Saturday 5 July 2008

Increasing Flash searchability

One of the main concerns when building a website (blogs, wikis, ... included) is of course to make sure all data on it is readily available. Which basically means the search engines need to be able to crawl the data in a way that makes it possible to extract content and relevant keywords.

If you're using plain HTML for instance, this is pretty easy.

It does get more complicated if you're using Flash but that may be about to change.
The following article (dated: 2006) describes what you can do (or had to do in the past) to make sure your Flash-enabled website pages get (got) the correct (or increased) search rankings:
http://www.adobe.com/devnet/flash/articles/flash_searchability.html

However, there have been several reports this week that Google, Yahoo and Adobe are teaming up to make Flash (SWF) files easier to crawl in-depth - more like an HTML page crawl basically.

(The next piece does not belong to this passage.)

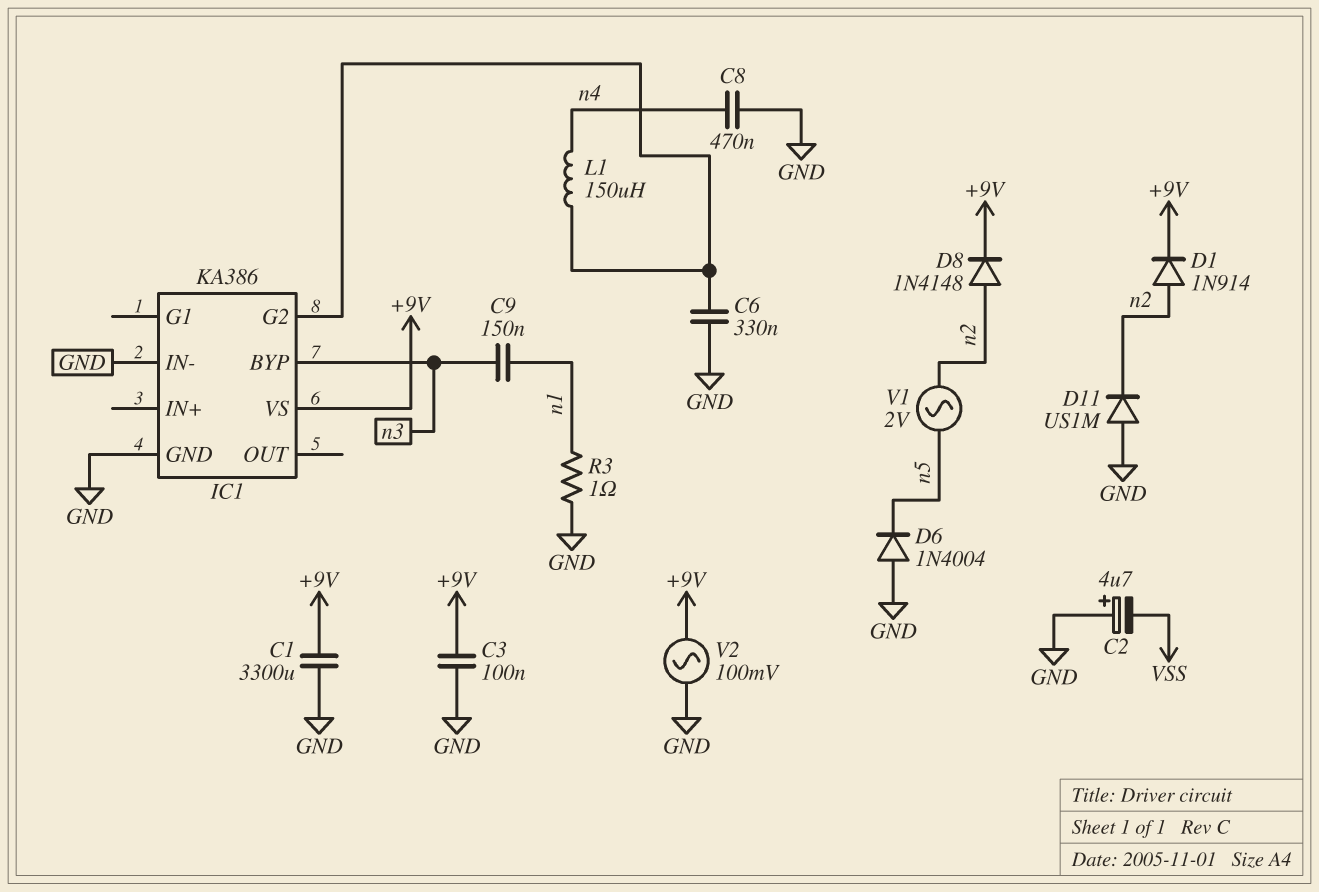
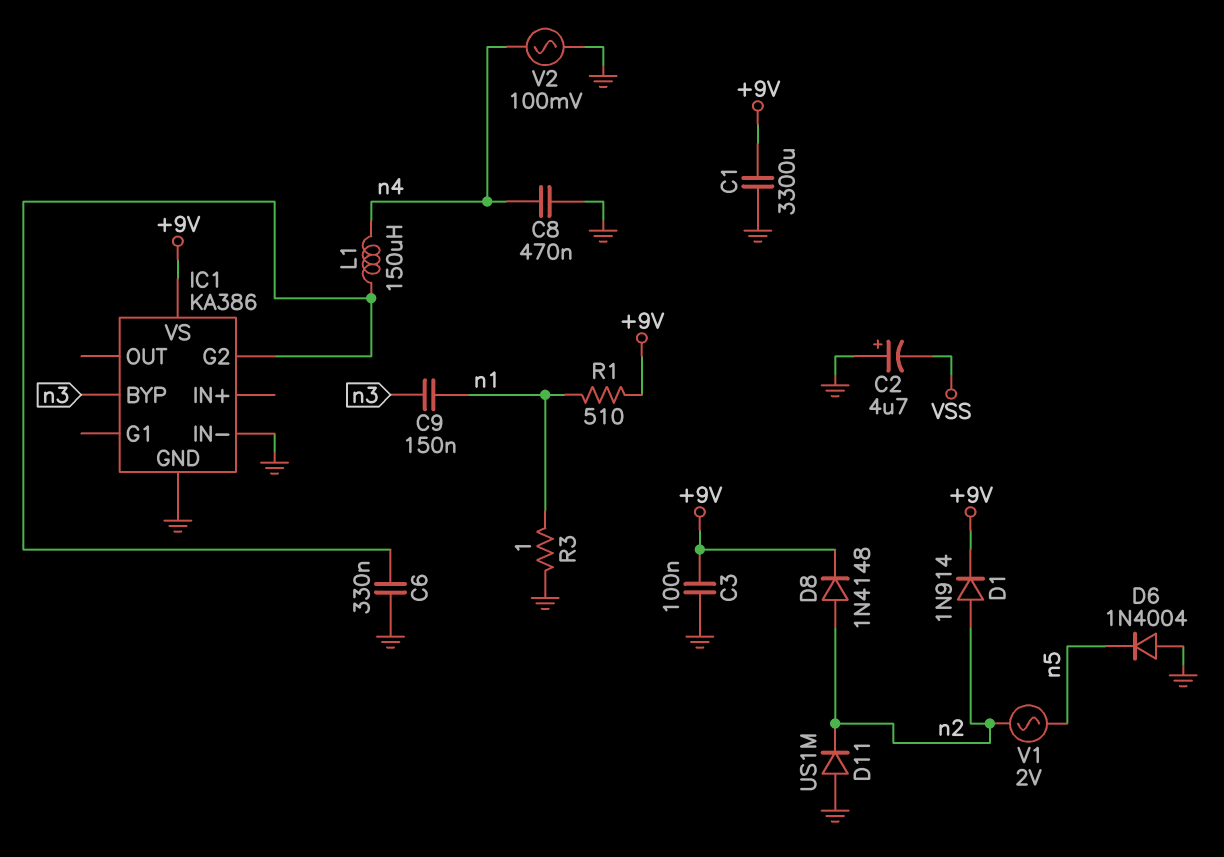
R1: none -> 510 (+9V, n1)
V2: AC 100mV (+9V, GND) -> AC 100mV (GND, n4)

In eWeek's article, Bill Hunt (president of Global Strategies International) is quoted as saying:

[The most significant aspect of the announcement] "is that this is not a change the site owners have to implement but that Google, and soon Yahoo, have this baked into their crawl systems and can interact with the SWF format just as a visitor to the site would, allowing them to get deep into the content discovering links and content that have previously been hidden from search engines."


This is a win-win-win situation where both the search engines and Adobe will benefit from an enhanced user experience (thus the third 'win'). And Adobe will subsequently be edging nearer to a position where it could claim to be more than a de facto standard for rich internet applications.

So, will this make the RIA era boom? And should Adobe Flash applications become an official web standard?